* **TASK PROMPT**
Below are some records; state how many of their lines contain the word "actual", and add nothing.
[[ PROVIDED DATA, beginning ]]
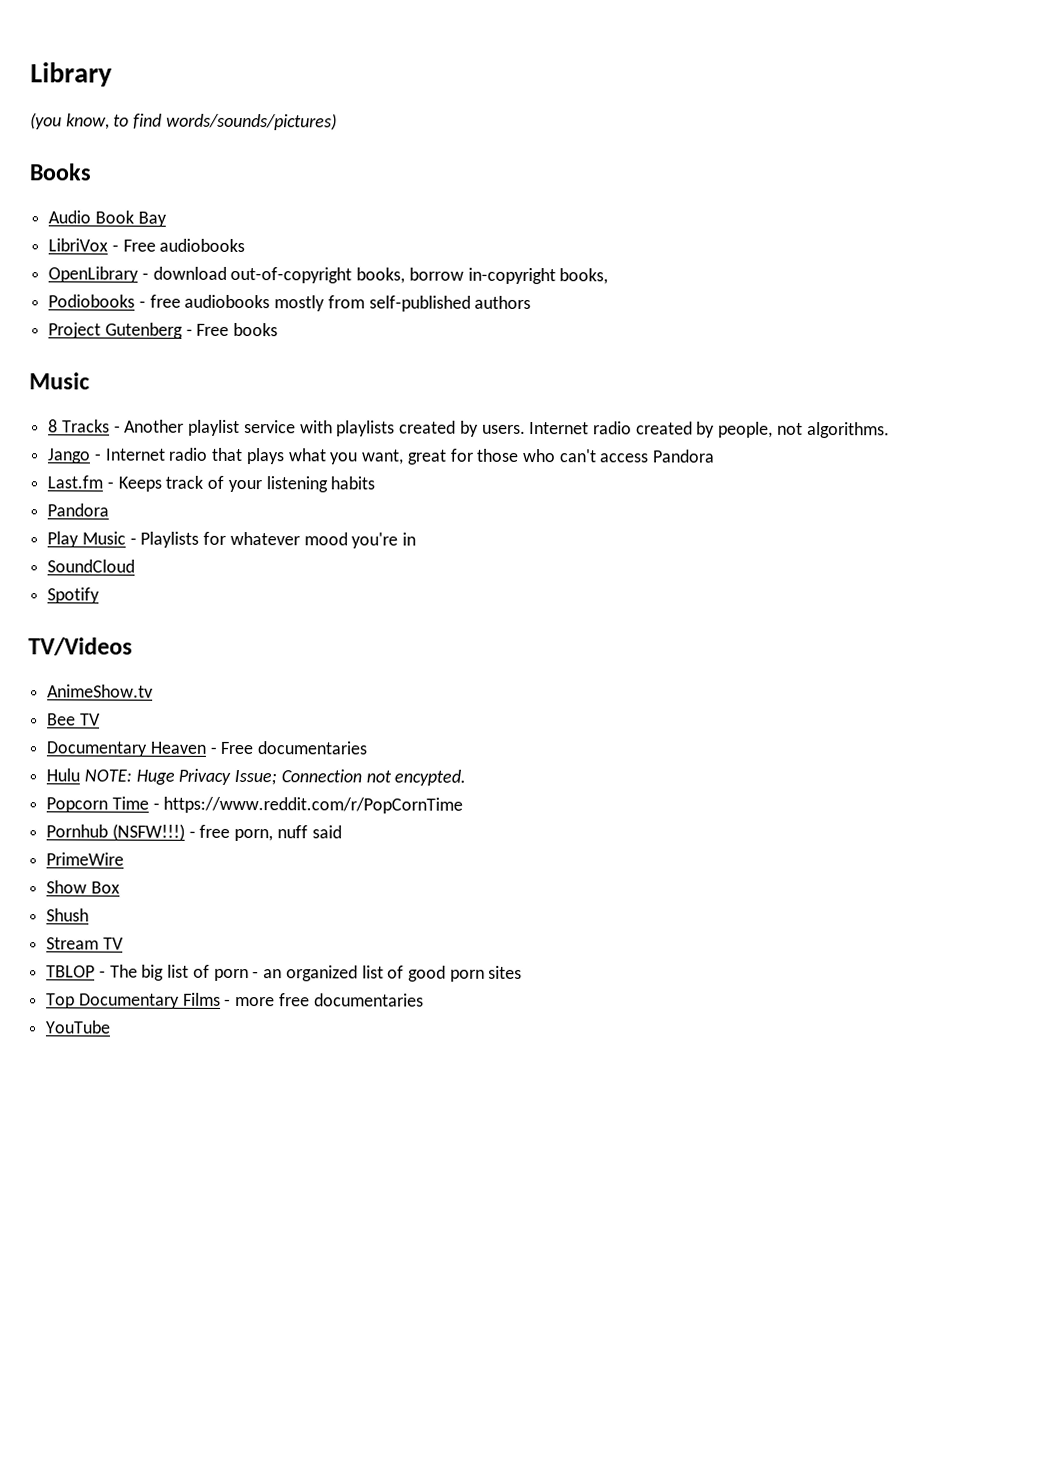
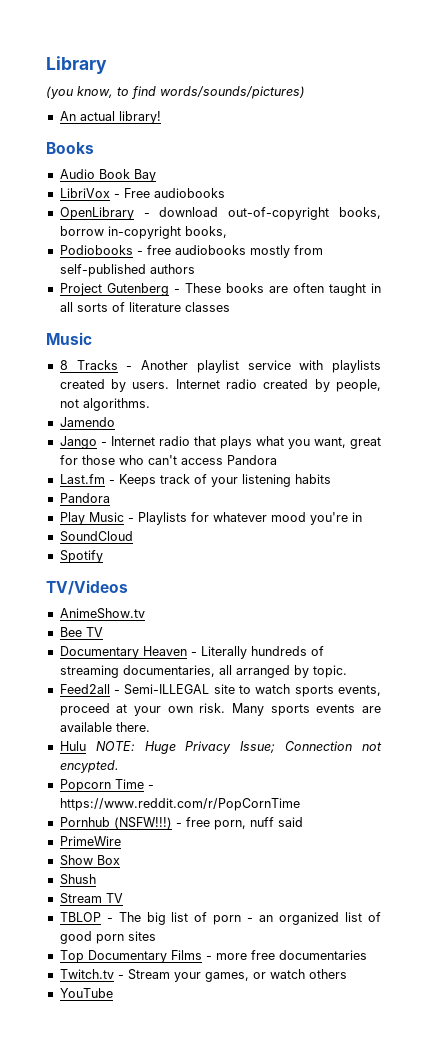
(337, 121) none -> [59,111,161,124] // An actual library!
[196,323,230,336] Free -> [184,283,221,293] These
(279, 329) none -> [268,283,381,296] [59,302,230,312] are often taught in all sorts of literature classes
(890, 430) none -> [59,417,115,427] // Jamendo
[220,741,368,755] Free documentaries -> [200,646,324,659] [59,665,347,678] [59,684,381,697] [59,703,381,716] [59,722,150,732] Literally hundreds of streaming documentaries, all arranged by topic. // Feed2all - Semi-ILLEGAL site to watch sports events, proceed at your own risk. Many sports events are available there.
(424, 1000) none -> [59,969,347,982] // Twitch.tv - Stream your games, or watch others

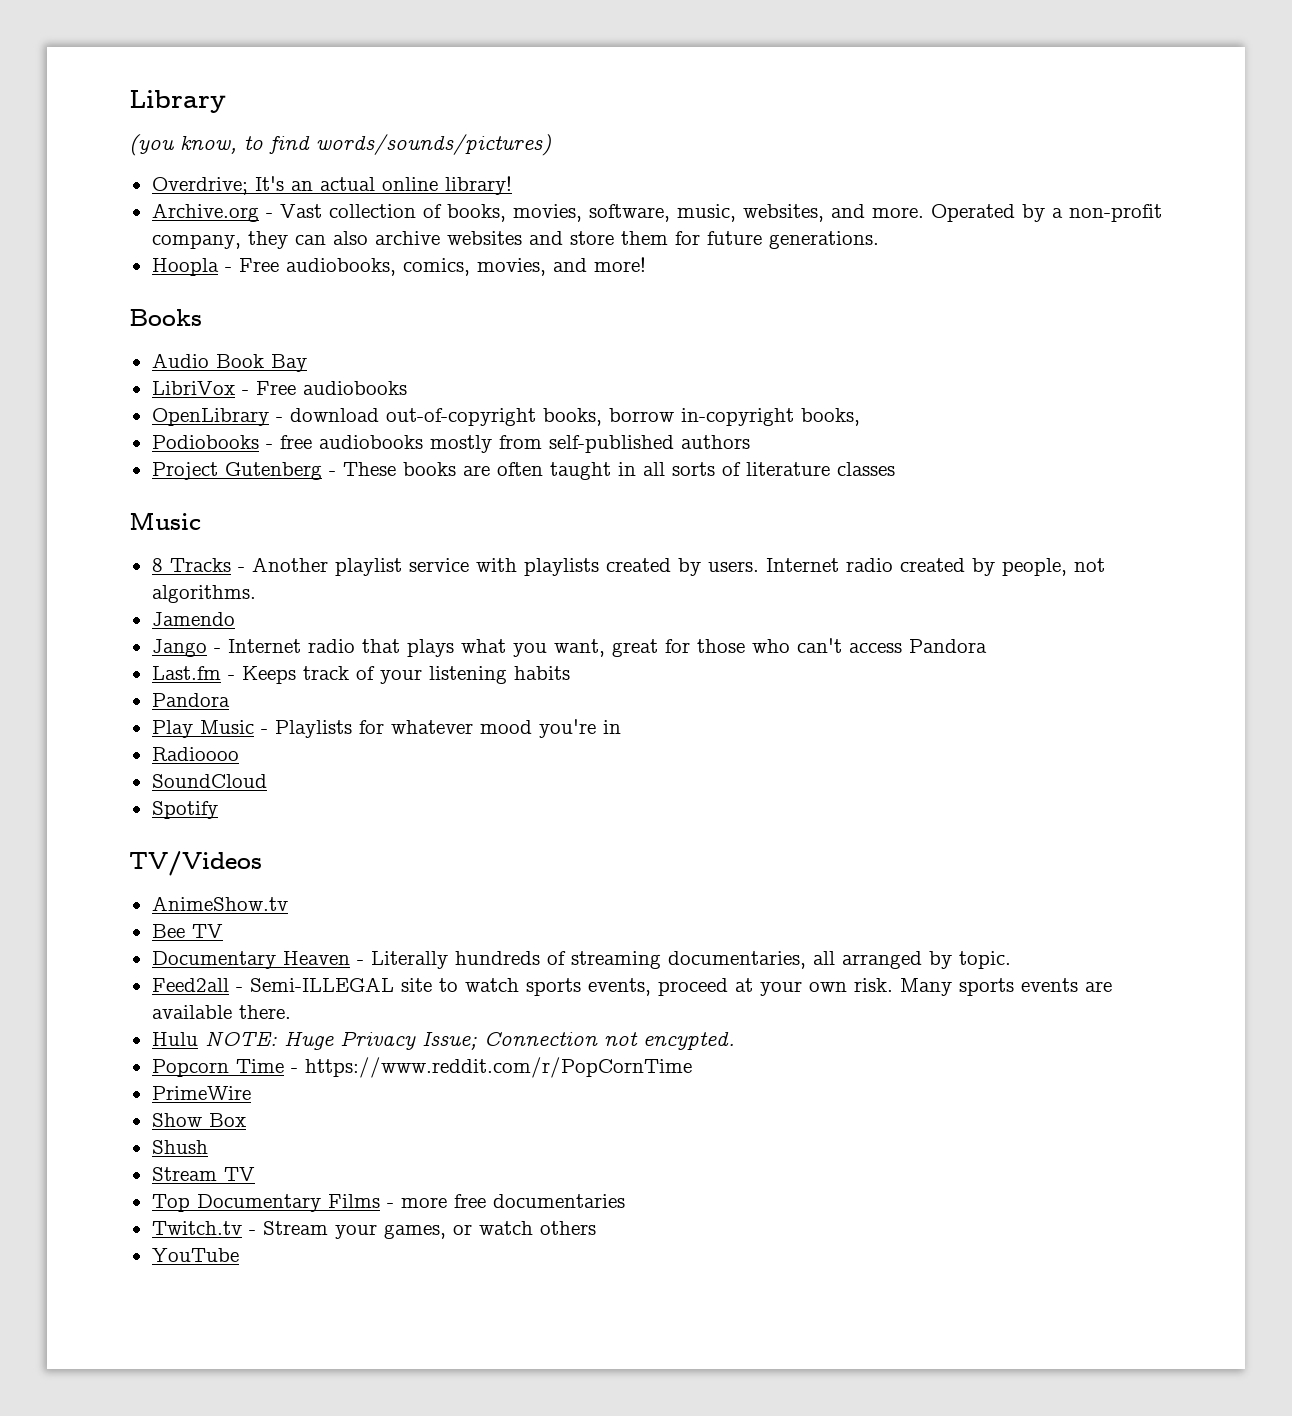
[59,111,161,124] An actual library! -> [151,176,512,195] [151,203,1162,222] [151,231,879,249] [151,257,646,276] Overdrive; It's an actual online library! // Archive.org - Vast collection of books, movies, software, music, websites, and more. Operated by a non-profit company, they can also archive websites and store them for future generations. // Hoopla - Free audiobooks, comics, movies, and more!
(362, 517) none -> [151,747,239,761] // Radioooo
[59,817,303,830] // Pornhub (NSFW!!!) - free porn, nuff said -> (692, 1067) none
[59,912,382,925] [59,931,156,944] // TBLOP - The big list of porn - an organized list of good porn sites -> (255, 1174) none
[[ PROVIDED DATA, end ]]
* **OUTPUT BELOW**
2